One final word. This should go without saying, but regardless of what one thinks about IVF methods, nobody should ever treat an IVF-conceived baby as somehow inferior to any other child. Indeed, the fact that these IVF babies are made in the image of God, same as any child anywhere, and should be treated as such, is my whole point! It is precisely because I do not view them as somehow subhuman, or second-class citizens, that I pray they do not get ‘wasted or destroyed.’ The alternative – an alternative I do not want to imagine even as we are barreling toward it full speed – is the stuff of nightmares.
Thank you for reading and have a wonderful rest of your week!

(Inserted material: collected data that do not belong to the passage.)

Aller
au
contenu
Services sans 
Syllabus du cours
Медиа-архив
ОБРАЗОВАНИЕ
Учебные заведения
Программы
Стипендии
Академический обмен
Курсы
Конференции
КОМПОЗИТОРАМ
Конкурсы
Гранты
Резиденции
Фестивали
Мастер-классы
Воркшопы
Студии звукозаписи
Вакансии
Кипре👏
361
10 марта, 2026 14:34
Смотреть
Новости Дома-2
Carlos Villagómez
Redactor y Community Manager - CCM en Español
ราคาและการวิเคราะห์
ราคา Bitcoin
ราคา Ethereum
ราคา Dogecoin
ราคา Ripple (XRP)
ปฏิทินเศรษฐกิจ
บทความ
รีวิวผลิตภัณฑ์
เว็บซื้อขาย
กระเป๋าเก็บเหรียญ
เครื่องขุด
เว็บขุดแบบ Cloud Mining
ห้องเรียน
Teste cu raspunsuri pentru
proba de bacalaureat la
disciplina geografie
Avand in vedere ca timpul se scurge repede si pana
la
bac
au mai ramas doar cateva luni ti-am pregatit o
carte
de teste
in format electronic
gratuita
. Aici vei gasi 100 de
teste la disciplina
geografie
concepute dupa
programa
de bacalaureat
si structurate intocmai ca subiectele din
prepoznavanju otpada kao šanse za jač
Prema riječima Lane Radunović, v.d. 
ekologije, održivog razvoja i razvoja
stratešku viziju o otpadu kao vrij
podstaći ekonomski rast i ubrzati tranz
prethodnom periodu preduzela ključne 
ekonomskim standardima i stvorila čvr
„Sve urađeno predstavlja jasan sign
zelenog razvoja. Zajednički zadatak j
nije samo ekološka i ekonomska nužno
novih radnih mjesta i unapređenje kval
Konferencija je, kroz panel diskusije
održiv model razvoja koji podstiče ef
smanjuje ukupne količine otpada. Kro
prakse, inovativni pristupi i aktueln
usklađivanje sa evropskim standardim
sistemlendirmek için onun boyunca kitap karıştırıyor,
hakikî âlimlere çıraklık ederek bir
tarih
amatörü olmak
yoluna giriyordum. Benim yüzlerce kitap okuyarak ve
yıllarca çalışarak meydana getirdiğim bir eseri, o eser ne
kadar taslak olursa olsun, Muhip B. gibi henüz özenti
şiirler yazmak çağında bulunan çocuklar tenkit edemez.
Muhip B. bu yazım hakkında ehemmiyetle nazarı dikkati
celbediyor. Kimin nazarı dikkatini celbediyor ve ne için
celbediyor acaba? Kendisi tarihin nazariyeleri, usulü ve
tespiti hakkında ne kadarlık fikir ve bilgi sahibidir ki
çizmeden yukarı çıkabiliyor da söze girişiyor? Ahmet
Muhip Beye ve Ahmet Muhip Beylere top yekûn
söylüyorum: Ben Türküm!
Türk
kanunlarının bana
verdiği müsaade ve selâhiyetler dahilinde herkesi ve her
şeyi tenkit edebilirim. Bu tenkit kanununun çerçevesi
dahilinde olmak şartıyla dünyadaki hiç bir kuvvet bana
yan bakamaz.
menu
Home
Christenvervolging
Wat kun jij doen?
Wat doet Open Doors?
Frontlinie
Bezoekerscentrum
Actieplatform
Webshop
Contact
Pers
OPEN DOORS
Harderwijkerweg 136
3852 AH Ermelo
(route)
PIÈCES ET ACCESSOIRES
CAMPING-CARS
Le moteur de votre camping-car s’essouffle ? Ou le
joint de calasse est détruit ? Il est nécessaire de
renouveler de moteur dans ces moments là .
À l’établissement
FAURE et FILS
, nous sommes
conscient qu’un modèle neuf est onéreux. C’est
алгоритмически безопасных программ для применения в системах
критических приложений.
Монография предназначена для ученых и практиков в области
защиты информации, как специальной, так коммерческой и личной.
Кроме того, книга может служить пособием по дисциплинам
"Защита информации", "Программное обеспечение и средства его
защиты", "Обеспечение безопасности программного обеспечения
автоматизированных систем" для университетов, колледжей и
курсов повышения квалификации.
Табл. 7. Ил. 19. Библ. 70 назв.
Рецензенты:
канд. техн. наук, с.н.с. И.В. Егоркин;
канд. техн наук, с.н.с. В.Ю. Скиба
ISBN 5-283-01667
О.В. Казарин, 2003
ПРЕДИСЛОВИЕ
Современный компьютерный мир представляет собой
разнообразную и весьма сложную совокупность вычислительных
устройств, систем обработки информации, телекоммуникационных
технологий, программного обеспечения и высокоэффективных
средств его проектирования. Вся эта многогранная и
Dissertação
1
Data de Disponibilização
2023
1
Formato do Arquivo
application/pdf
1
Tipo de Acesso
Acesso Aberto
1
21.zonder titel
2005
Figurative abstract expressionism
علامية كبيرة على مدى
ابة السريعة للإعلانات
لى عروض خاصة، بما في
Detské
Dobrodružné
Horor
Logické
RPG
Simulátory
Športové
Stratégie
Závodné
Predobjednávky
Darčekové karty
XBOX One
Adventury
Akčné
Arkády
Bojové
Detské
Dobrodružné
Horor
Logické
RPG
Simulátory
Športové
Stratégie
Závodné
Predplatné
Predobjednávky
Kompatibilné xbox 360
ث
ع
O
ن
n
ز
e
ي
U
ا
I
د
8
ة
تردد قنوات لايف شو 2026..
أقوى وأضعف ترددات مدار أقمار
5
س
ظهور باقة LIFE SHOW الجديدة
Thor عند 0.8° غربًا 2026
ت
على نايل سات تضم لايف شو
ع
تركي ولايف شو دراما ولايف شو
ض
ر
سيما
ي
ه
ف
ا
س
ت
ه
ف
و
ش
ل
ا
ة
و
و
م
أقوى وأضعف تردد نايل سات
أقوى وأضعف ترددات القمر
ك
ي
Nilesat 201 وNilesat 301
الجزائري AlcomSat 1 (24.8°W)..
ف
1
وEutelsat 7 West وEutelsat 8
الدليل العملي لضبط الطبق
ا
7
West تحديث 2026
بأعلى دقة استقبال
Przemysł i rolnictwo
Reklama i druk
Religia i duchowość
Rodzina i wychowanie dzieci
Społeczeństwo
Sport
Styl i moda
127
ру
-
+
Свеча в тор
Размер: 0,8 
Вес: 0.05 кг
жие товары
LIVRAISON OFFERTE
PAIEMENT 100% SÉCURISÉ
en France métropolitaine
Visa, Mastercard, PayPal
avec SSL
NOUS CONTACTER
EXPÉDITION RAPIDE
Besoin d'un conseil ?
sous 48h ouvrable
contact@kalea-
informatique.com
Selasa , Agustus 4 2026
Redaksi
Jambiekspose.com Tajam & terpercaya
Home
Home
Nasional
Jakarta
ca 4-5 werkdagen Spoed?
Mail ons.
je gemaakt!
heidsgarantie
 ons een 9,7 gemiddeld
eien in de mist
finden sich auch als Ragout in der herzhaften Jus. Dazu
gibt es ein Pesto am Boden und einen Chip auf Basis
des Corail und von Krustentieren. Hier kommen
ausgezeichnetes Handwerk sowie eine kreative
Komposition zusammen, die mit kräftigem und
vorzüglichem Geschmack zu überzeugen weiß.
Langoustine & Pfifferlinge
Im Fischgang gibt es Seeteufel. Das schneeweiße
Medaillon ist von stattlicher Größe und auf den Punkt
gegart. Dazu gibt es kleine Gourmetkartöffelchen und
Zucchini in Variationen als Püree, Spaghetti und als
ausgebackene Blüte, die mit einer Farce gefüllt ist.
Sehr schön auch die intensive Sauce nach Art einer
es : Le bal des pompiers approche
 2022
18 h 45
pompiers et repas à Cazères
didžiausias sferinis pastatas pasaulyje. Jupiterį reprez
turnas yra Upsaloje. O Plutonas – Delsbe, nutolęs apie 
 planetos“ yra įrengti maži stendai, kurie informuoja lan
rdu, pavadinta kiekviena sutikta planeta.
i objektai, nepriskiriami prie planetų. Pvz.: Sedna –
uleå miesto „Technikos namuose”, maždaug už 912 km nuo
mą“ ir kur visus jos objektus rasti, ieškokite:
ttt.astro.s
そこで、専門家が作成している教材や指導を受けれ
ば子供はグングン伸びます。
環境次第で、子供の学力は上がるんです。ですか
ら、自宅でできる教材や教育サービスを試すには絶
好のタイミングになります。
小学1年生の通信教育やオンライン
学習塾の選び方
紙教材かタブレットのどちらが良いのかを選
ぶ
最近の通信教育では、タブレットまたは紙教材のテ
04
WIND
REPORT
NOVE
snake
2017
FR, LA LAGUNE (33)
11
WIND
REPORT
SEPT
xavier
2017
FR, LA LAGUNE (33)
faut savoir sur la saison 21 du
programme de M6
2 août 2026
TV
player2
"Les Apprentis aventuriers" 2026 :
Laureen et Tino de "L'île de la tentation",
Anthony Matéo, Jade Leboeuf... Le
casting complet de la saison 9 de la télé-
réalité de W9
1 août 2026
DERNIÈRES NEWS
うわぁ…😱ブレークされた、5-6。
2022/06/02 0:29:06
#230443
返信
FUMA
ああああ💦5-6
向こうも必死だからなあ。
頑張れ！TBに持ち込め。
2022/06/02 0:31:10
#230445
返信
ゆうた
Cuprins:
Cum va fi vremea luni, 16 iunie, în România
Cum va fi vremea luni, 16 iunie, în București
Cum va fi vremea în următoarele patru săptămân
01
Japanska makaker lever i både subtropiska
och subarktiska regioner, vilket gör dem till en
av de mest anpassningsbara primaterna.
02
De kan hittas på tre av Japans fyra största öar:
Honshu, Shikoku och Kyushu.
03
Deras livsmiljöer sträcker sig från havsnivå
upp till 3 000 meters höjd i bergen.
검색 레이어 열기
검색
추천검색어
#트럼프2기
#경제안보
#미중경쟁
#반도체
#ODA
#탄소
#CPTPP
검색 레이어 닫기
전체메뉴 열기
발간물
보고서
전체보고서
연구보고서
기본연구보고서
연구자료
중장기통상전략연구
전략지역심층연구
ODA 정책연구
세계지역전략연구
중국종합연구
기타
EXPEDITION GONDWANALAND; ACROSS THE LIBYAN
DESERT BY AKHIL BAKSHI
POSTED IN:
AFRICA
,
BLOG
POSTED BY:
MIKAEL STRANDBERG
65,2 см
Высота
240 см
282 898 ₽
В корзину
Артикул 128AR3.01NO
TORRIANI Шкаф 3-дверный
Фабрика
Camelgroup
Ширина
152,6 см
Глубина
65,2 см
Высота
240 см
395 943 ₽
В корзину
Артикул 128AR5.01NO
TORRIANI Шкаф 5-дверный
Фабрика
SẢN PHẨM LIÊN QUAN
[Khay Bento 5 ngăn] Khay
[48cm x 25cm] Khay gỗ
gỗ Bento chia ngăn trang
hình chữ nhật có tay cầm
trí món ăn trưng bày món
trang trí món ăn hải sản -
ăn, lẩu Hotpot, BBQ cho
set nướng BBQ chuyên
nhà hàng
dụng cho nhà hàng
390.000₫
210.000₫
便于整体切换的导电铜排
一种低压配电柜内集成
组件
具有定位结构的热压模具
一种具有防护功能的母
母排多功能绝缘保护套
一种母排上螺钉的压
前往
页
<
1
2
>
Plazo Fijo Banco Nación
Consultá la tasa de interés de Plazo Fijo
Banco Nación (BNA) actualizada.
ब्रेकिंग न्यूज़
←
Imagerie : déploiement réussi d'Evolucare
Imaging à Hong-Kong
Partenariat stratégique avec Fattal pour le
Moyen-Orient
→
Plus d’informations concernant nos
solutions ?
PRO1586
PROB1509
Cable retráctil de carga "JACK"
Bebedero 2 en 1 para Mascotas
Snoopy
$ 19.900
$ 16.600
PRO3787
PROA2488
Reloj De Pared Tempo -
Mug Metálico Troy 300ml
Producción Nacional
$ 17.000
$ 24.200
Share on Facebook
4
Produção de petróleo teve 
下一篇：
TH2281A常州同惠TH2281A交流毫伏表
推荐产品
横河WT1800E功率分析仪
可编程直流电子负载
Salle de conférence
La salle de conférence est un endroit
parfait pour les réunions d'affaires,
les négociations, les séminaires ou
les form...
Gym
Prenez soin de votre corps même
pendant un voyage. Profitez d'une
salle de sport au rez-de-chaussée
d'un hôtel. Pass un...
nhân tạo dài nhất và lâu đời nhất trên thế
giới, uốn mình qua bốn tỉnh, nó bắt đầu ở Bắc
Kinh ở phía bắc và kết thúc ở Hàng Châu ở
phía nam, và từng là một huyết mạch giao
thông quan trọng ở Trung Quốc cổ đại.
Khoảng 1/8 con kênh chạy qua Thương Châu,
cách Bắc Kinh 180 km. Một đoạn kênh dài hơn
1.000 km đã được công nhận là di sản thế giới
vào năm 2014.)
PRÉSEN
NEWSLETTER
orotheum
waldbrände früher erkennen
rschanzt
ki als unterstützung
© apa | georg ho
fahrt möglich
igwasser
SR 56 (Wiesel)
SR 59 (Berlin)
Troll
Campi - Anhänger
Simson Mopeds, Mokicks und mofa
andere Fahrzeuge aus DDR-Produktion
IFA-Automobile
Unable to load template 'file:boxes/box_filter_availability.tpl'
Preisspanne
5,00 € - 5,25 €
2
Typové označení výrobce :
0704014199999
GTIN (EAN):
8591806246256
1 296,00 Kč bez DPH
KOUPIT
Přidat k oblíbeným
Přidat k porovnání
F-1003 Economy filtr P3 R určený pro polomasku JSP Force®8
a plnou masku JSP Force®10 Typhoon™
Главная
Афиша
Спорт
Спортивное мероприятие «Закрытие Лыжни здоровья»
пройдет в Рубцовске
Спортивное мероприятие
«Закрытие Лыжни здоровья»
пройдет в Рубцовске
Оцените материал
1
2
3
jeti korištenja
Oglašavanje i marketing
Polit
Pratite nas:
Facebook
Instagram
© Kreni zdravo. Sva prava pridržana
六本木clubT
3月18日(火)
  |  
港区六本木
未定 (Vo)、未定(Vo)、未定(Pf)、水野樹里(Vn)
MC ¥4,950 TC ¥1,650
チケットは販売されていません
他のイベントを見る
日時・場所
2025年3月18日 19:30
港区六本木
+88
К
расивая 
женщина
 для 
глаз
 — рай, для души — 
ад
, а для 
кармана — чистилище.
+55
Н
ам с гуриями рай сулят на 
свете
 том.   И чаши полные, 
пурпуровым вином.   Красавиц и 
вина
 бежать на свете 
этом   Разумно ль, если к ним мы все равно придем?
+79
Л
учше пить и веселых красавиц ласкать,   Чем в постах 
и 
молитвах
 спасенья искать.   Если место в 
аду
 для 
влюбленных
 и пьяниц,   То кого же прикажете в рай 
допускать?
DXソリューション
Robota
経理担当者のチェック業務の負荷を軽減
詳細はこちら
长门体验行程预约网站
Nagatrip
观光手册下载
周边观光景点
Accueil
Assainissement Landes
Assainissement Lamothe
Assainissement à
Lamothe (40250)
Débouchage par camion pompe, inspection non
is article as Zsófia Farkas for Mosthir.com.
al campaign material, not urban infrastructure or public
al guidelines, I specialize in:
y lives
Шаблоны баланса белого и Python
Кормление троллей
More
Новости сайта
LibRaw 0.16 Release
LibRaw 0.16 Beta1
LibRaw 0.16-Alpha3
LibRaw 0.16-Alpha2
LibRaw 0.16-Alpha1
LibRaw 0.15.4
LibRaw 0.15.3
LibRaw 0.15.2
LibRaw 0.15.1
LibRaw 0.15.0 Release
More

(p.s. Looking for an alternative worth pondering? Donate to your local pregnancy center, if you’re feeling generous. Here’s a great one to support.)
In the immortal words of Dr Ian Malcom:
“Yeah, but your scientists were so preoccupied with whether or not they could, they didn't stop to think if they should.” This summarizes modern science and medicine. I was horrified when it came out that Fauci was involved in experiments in Tunisia on beagles that was nothing short of pointless torture and felt sure the AVMA would come out strongly against him and similar programs. After all the reason this “science” was exported to Tunisia is because no scientific ethics board would approve it. Outsourcing such science is nothing but a way to avoid the sort of ethical review that the AVMA demands in the U.S. Instead they doubled down their support for Fauci and on how “necessary” such research was and they remained silent on the obvious disregard for ethical scientific inquiry. They did it because they bought hook line and sinker into the Covid hysteria and refused to question their Patron Saint of science, Fauci. They are buying into the DEI crap as well and as my boss says the only thing JAVMA is useful for is checking out the obituaries.
I wonder how many parents tell their IVF children how they were “created”? Has there been a study done to assess what kind of impact that would have on the children? In my opinion, IVF is just another example of scientists playing at being God and gullible wannabe parents going along with it. How far is far enough when it comes to tampering with God’s creation?